You’ve had the most publicized success with video game companies. Are video game brands uniquely suited to benefit from the Ayzenberg approach?
Younger: Brands and categories that we find achieve the highest form of return on earned media investments are those that have a story to tell, and can provide a layer of entertainment and information to the consumer that allows them to have a relationship, to almost feel like they’re part of the journey. Those that get out from behind that it’s just benefits and features and products or services and get into the relevancy of what’s going on in consumers’ lives today, have a great opportunity [to build] a campaign that can maximize that relationship.
Ward: It does lend itself more to companies in high-involvement categories, from coffee to cars to video games. It can be more of a challenge for companies in low-involvement categories. Let’s take energy for example. But even if you’re in a low-involvement category, if you can create a good story around a brand and not just be focused on the product, and that story’s authentic, it can still be very effective.
Younger: To work, the culture of the organization [has to be] open to try something new, to innovate how they operate the paid media portion, the earned media and the owned media aspects to their business, and allow those verticals to play out horizontally in the journey of these campaigns. It’s a partnership, it’s a great deal of trust. By no means do I want to say to anyone, “take your hands off the wheels, we’re driving from here. We’re really working together.”

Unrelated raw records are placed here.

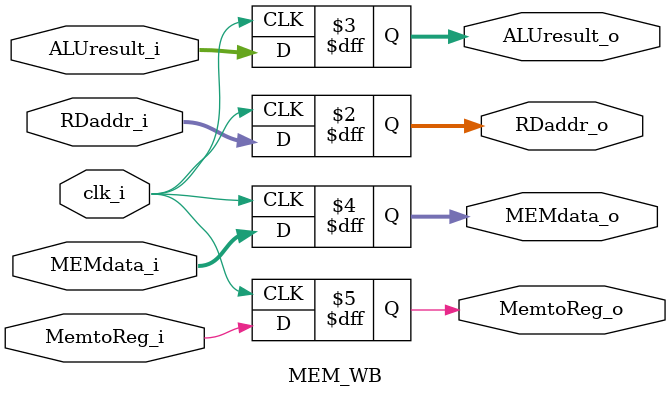
<source format=v>
module MEM_WB
(
    clk_i,
    RDaddr_i,
    RDaddr_o,
    ALUresult_i,
    ALUresult_o,
    MEMdata_i,
    MEMdata_o,
    //###Pipline Control Signals###
    //WB stage control signals
    MemtoReg_i,
    MemtoReg_o
);

// Ports
input               clk_i;
input   [4:0]      RDaddr_i;
output reg  [4:0]  RDaddr_o;
input   [31:0]      ALUresult_i;
output reg  [31:0]  ALUresult_o;
input   [31:0]      MEMdata_i;
output reg  [31:0]  MEMdata_o;
//###Control Signals###
//WB stage control signal
input       MemtoReg_i;
output reg  MemtoReg_o;

always@(posedge clk_i) begin
    RDaddr_o <= RDaddr_i;
    ALUresult_o <= ALUresult_i;
    MEMdata_o <= MEMdata_i;
    //###Control Signals###
    // WB stage control signals
    MemtoReg_o <= MemtoReg_i;
end
endmodule
</source>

The Ayzenberg Group, a full-service brand leadership group in Pasadena, Calif., has been orchestrating successful integrated campaigns for years, reaching the coveted and elusive youth market for such clients as Disney, Activision and Microsoft. The company specializes in combining a brand’s earned media, paid media and owned media to create what it calls the “earned media multiplier,” wherein these three elements converge to break through the clutter.